Minari tells the story of the Yi family, Korean immigrants in the U.S who move to Arkansas in order to cultivate Korean produce and live the American dream. Well, it is Jacob (Steven Yeun)'s dream. His wife Monica (Han Ye-Ri) and their two kids seem to resent the shit out of his idea, but they follow him because it’s 1983 and the eighties were serious father-knows-best years. But guess what? Life is pretty rotten for farmers who don’t know what they’re doing.

An American movie

I’ll repeat it: Minari was fine. It tells an original, somewhat heartwarming story in an original way. It’s also a great cautionary tales for city dwellers who nurture a simple life fantasy. Farming land is back breaking work and it demands as much thoroughness and discipline as it demands expertise. When Jacob starts struggling with his water supply halfway through the movie, I was like : a little fucking late in the game, idiot. Your entire crops is in danger now.

I don’t get joy in seeing novice farmer fail. Not when they put their entire life savings into a poorly planned project. Not when their entire family suffers from it. That makes me dislike the protagonist for not having his priorities straight and making the people who love him suffer for something he didn’t plan properly. But Minari wanted me to like Jacob. Because he’s a dreamer and he’s going through tremendous suffering in order to create a better life for his family.

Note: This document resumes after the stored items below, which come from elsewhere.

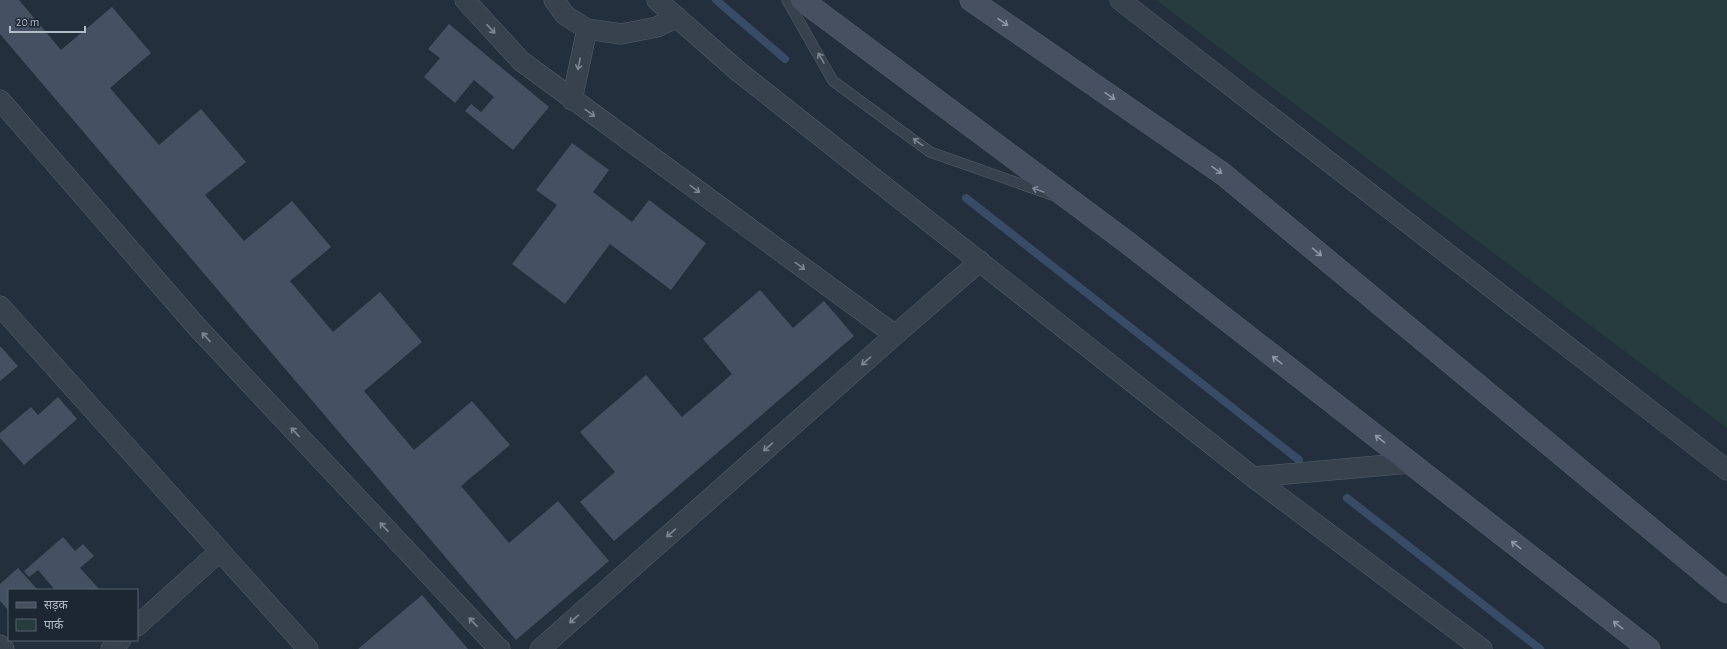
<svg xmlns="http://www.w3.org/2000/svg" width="1727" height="649" viewBox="0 0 1727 649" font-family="'Alegreya Sans','Noto Sans Devanagari',sans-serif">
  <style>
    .green { fill: #263c3f }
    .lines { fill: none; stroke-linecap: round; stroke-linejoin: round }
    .stream { stroke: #394c67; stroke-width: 8 }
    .building { fill: #455162 }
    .lane-casing { stroke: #565f6c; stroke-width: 11 }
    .street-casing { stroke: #565f6c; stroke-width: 21 }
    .secondary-casing { stroke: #565f6c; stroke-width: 23 }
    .lane { stroke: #38414e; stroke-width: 10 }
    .street { stroke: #38414e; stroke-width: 20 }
    .secondary { stroke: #465061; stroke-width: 22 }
    .oneway { stroke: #8e96a5 }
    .oneway2 { stroke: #7c8592 }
  </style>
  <rect width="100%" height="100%" fill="#242f3e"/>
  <path class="green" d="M1156 0H1727V428Z"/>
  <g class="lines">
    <path class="stream" d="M716 0 785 59
      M966 198 1299 460
      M1347 498 1540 649"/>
  </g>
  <path class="building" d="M0 0H19L61 50 112 7 151 53 110 88 159 145 201 109 246 162 205 195 244 241 292 201 331 247 290 281 333 332 380 292 422 342 364 391 414 450 472 401 510 445 461 486 509 543 558 501 609 561 516 640 0 34Z
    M449 24 549 107 513 150 465 111 471 104 481 112 494 97 474 80 455 103 424 77 440 58 428 49Z
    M572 143 609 170 593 192 632 222 649 200 706 243 671 290 610 244 565 304 512 264 557 205 536 190Z
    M760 290 793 328 824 301 854 336 614 541 580 502 615 472 580 432 646 375 682 417 732 374 703 339Z
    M0 346 18 366 0 381Z
    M58 397 77 419 24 465 0 438V433L31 407 38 415Z
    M63 537 75 551 83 544 94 556 80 568 100 590H55L38 570 29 577 24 571Z
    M18 568 38 590H9V611L0 601V584Z
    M422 595 468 649H358Z"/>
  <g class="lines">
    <defs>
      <path id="lane" d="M787 0 833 81 930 152 1052 195"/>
      <path id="street" d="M465 0 521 61 895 335
        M554 0 565 15 587 29 621 34 657 27 677 17
        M657 0 739 72 1253 477 1410 463
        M1120 0 1727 470
        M0 100 197 327 497 647 500 649
        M572 100 587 29
        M0 306 308 649
        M1253 477 1482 649
        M137 626 220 551
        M0 645 4 649
        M111 649 121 640
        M540 649 895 335 980 261"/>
      <path id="secondary" d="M802 0 1128 243 1649 649
        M971 0 1223 174 1727 592"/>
    </defs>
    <use href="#lane" class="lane-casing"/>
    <use href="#street" class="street-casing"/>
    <use href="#secondary" class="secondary-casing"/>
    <use href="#lane" class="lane"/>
    <use href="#street" class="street"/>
    <use href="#secondary" class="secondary"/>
  </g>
  <defs><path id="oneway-shaft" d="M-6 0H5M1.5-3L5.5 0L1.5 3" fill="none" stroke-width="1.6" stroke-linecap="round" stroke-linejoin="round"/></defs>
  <g class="oneway">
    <use href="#oneway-shaft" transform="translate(1003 22) rotate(35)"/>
    <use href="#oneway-shaft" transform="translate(1110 96) rotate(35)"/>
    <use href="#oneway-shaft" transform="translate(1217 170) rotate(35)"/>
    <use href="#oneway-shaft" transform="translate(1317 252) rotate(40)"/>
    <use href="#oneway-shaft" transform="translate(1277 360) rotate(-142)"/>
    <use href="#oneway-shaft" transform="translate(1380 439) rotate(-142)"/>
    <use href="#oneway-shaft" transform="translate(1516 545) rotate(-142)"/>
    <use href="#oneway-shaft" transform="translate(1618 625) rotate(-142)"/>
  </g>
  <g class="oneway2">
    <use href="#oneway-shaft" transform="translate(491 29) rotate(47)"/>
    <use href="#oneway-shaft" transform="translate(821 58) rotate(-120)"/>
    <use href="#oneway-shaft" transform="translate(579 64) rotate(102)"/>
    <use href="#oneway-shaft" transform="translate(590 113) rotate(36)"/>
    <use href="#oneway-shaft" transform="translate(918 142) rotate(-144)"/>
    <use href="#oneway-shaft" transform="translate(695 189) rotate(36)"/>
    <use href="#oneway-shaft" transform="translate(1038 190) rotate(-160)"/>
    <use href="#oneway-shaft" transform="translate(800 266) rotate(36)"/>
    <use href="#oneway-shaft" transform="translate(206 337) rotate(-133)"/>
    <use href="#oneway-shaft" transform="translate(866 361) rotate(139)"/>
    <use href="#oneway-shaft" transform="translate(295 432) rotate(-133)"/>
    <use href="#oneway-shaft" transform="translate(768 447) rotate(139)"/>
    <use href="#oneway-shaft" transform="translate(384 527) rotate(-133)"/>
    <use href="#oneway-shaft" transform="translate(671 533) rotate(139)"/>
    <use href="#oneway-shaft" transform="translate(574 619) rotate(139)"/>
    <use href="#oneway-shaft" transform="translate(473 622) rotate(-133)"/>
  </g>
  <rect x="8" y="589" width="130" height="52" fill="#1d2633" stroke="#59626f"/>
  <rect x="16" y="602" width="20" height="6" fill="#465061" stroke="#59626f"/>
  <text x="44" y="609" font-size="12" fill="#b4bcc9">सड़क</text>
  <rect x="16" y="619" width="20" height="12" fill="#263c3f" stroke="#59626f"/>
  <text x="44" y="629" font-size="12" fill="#b4bcc9">पार्क</text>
  <path d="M10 26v6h75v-6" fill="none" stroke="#b4bcc9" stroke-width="2"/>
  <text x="16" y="26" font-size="12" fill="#b4bcc9" stroke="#1d2633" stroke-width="3" paint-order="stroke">20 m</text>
</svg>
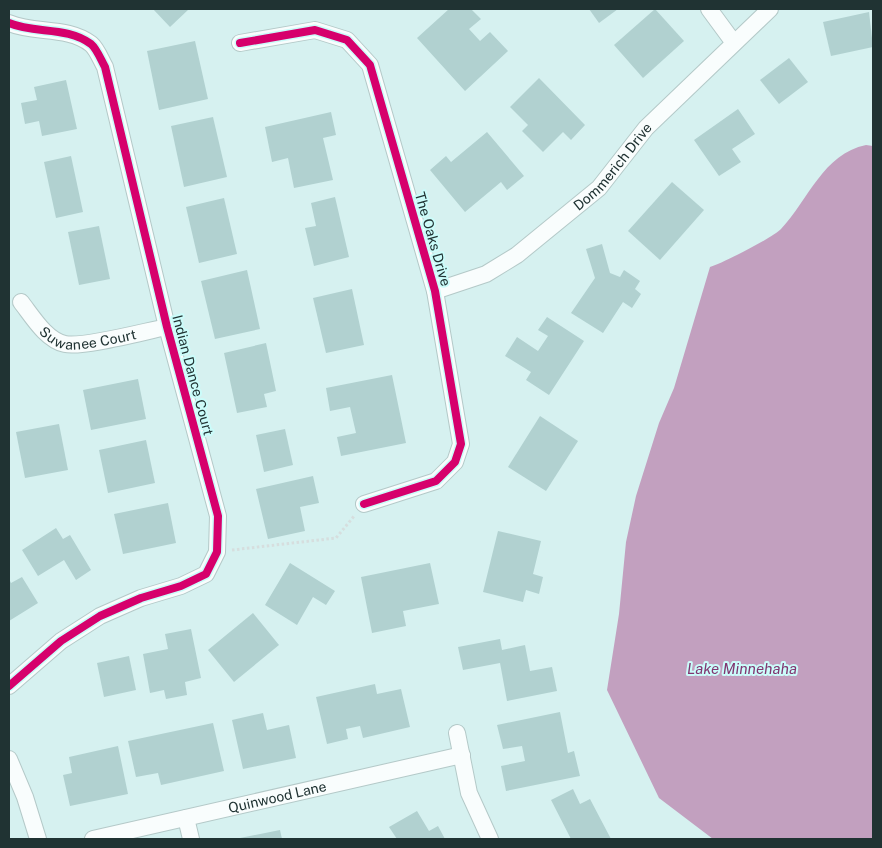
<svg xmlns="http://www.w3.org/2000/svg" width="882" height="848" font-family="'Public Sans',sans-serif">
  <rect width="100%" height="100%" fill="#d6f1f0"/>
  <path fill="#c2a0bf" d="M866,145L873,146V839H713L659,798L607,690L619,614L626,542L636,496L659,423L674,388L710,267C721,264 774,237 781,229C809,199 823,154 866,145Z"/>
  <g fill="#b1d1d0">
    <polygon points="153,9 189,9 170,27"/>
    <polygon points="449,9 471,9 481,19 469,29 480,41 490,32 508,51 465,91 417,38"/>
    <polygon points="589,9 618,9 599,23"/>
    <polygon points="655,9 684,41 643,78 614,45"/>
    <polygon points="869,12 873,47 831,56 823,22"/>
    <polygon points="195,41 208,99 159,110 147,51"/>
    <polygon points="789,58 808,82 779,104 760,80"/>
    <polygon points="539,78 585,125 571,140 563,132 543,152 522,131 528,125 510,107"/>
    <polygon points="66,80 77,129 42,136 39,121 25,124 21,103 37,100 34,87"/>
    <polygon points="738,109 755,134 732,149 741,162 719,176 694,140"/>
    <polygon points="331,112 336,135 323,138 333,180 294,188 288,158 272,162 265,127"/>
    <polygon points="213,117 227,177 184,187 171,126"/>
    <polygon points="487,132 524,176 507,190 501,182 465,212 430,170 446,156 451,162"/>
    <polygon points="71,156 83,212 56,218 44,162"/>
    <polygon points="672,182 704,210 660,260 628,231"/>
    <polygon points="335,197 349,257 314,266 305,228 316,226 311,203"/>
    <polygon points="224,198 237,254 199,263 186,207"/>
    <polygon points="99,226 110,279 79,285 68,232"/>
    <polygon points="602,244 610,273 620,277 624,270 640,281 635,289 641,294 632,308 623,302 603,333 571,313 595,278 586,249"/>
    <polygon points="247,270 260,329 215,339 201,281"/>
    <polygon points="352,289 364,345 326,353 313,298"/>
    <polygon points="547,317 584,341 549,395 526,380 531,372 505,356 517,337 538,351 548,336 538,330"/>
    <polygon points="266,343 276,391 264,394 267,407 237,413 224,353"/>
    <polygon points="392,375 406,443 341,456 337,437 356,433 350,407 330,411 326,388"/>
    <polygon points="138,379 146,419 91,430 83,390"/>
    <polygon points="540,416 578,441 546,491 508,467"/>
    <polygon points="59,424 68,470 25,478 16,432"/>
    <polygon points="285,429 293,465 264,472 256,435"/>
    <polygon points="146,440 155,483 108,493 99,450"/>
    <polygon points="313,476 319,503 300,507 305,531 268,539 256,489"/>
    <polygon points="168,503 176,543 123,554 114,514"/>
    <polygon points="56,528 63,539 70,535 91,570 76,580 64,560 38,576 22,550"/>
    <polygon points="498,531 541,541 533,574 543,577 539,594 526,590 523,602 483,592"/>
    <polygon points="290,563 335,591 326,605 313,597 297,625 265,605"/>
    <polygon points="430,563 439,604 403,611 406,626 372,633 361,577"/>
    <polygon points="22,577 38,603 9,621 9,579 11,583"/>
    <polygon points="253,613 279,645 234,682 208,650"/>
    <polygon points="191,629 201,678 185,682 187,695 166,699 164,690 150,693 143,654 168,649 165,634"/>
    <polygon points="500,639 502,650 525,645 530,671 552,667 557,691 507,701 500,663 463,670 458,647"/>
    <polygon points="129,656 136,690 104,697 97,663"/>
    <polygon points="375,684 377,694 401,689 410,727 363,738 360,726 346,729 348,739 327,744 316,697"/>
    <polygon points="560,712 568,753 574,751 580,776 506,791 501,766 525,761 522,746 503,749 497,725"/>
    <polygon points="263,713 267,730 289,725 296,758 243,769 232,720"/>
    <polygon points="213,723 224,771 161,785 158,773 136,777 128,741"/>
    <polygon points="118,746 128,794 70,806 63,775 72,773 69,757"/>
    <polygon points="573,789 580,804 590,799 611,839 571,839 551,800"/>
    <polygon points="417,811 429,831 438,826 445,839 397,839 389,827"/>
    <polygon points="280,830 282,839 240,839 240,838"/>
  </g>
  <g fill="none" stroke-linecap="round" stroke-linejoin="round">
    <defs>
      <g id="minor">
        <polyline points="709,9 734,43"/>
        <path d="M9,23C35,34 67,26 91,44C97,49 101,60 105,67L167,327L218,516L217,552L206,574L181,586L141,598L100,616L61,641L9,686"/>
        <polyline points="240,43 315,30 347,40 370,65 435,291 461,444 455,462 436,481 364,504"/>
        <path id="s1" d="M435,291L486,274L517,255L599,188L646,128L770,9"/>
        <path id="s2" d="M21,302C32,316 46,340 65,344C83,348 146,331 167,327"/>
        <polyline points="457,733 469,793 490,839"/>
        <polyline points="9,759 25,797 38,839"/>
        <polyline points="186,818 191,839"/>
        <path id="s3" d="M93,839L462,755"/>
      </g>
    </defs>
    <use href="#minor" stroke="#b4c9c8" stroke-width="18"/>
    <polyline stroke="#d6dede" stroke-width="3" stroke-dasharray="2.5 2.5" stroke-linecap="butt" points="232,550 336,538 355,515"/>
    <use href="#minor" stroke="#f9fdfd" stroke-width="16"/>
    <defs>
      <g id="cycleway">
        <path d="M9,23C35,34 67,26 91,44C97,49 101,60 105,67L167,327L218,516L217,552L206,574L181,586L141,598L100,616L61,641L9,686"/>
        <polyline points="240,43 315,30 347,40 370,65 435,291 461,444 455,462 436,481 364,504"/>
      </g>
    </defs>
    <use href="#cycleway" stroke="#cbfcfa" stroke-width="11"/>
    <use href="#cycleway" stroke="#d6006c" stroke-width="8"/>
  </g>
  <g text-anchor="middle" stroke-width="4" stroke-linejoin="round" paint-order="stroke">
    <g font-size="14" fill="#203333" stroke="#cbfcfa">
      <text dy="5" stroke="none"><textPath href="#s1" startOffset="221">Dommerich Drive</textPath></text>
      <text transform="translate(433 239) rotate(74)" y="5">The Oaks Drive</text>
      <text dy="5" stroke="none"><textPath href="#s2" startOffset="84">Suwanee Court</textPath></text>
      <text transform="translate(193 375) rotate(75)" y="5">Indian Dance Court</text>
      <text dy="5" stroke="none"><textPath href="#s3" startOffset="189">Quinwood Lane</textPath></text>
    </g>
    <g font-size="15" font-style="italic" fill="#803670" stroke="#cbfcfa">
      <text x="742" y="674">Lake Minnehaha</text>
    </g>
  </g>
  <rect width="882" height="848" fill="none" stroke="#203333" stroke-width="20"/>
</svg>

That’s what bugged me about Minari. It’s a thoroughly American movie that happens to have Korean protagonists. I don’t doubt that Korean immigrants moved to the American Midwest in order to seek the American dream, but within the context of Minari you swap the Yi family for… let’s say the Johnson family and the movie is more or less the same. It’s an American settler movie. The Korean immigration experience is kind of accessory to what’s going on.

The new Oscars

Last year, a Korean movie won the Oscar for Best Picture. I thought Parasite was, by far, the best film in competition, but it is usually never the best movie that wins. It’s the one that represents what the Academy is about best. But the Academy changed since it awarded its most prized statuette to Barry Jenkins’ Moonlight in 2017 (which I also thought was the best film in competition). It became more of a meritocracy than a political game.

So it begs the question: what does Minari do that is extraordinarily beautiful or pertinent? The contemporary spin off the American settler myth will definitely hit a sensitive chord with the Academy. I also really loved how sunny and colorful it was, given the somewhat tragic nature of the story. Rain is an overrated piece of symbolism. You don’t need to be knee deep in the mud in order to have a shit day in the field. In Minari, it’s the opposite.

The only other Oscar Nominee I’ve seen so far is Promising Young Woman and while it kicks Minari’s ass in my book, it’s movie that speaks of something I understand much better: anger and emotional turmoil. That’s what I mean when I say Minari wasn’t meant for me. It’s a bright, sunny film about how there is always something to be hopeful for. It’s not exactly aligned with my values. It’s fine, though. I was not supposed to be moved by it.

Maybe you will. I just thought it was… fine.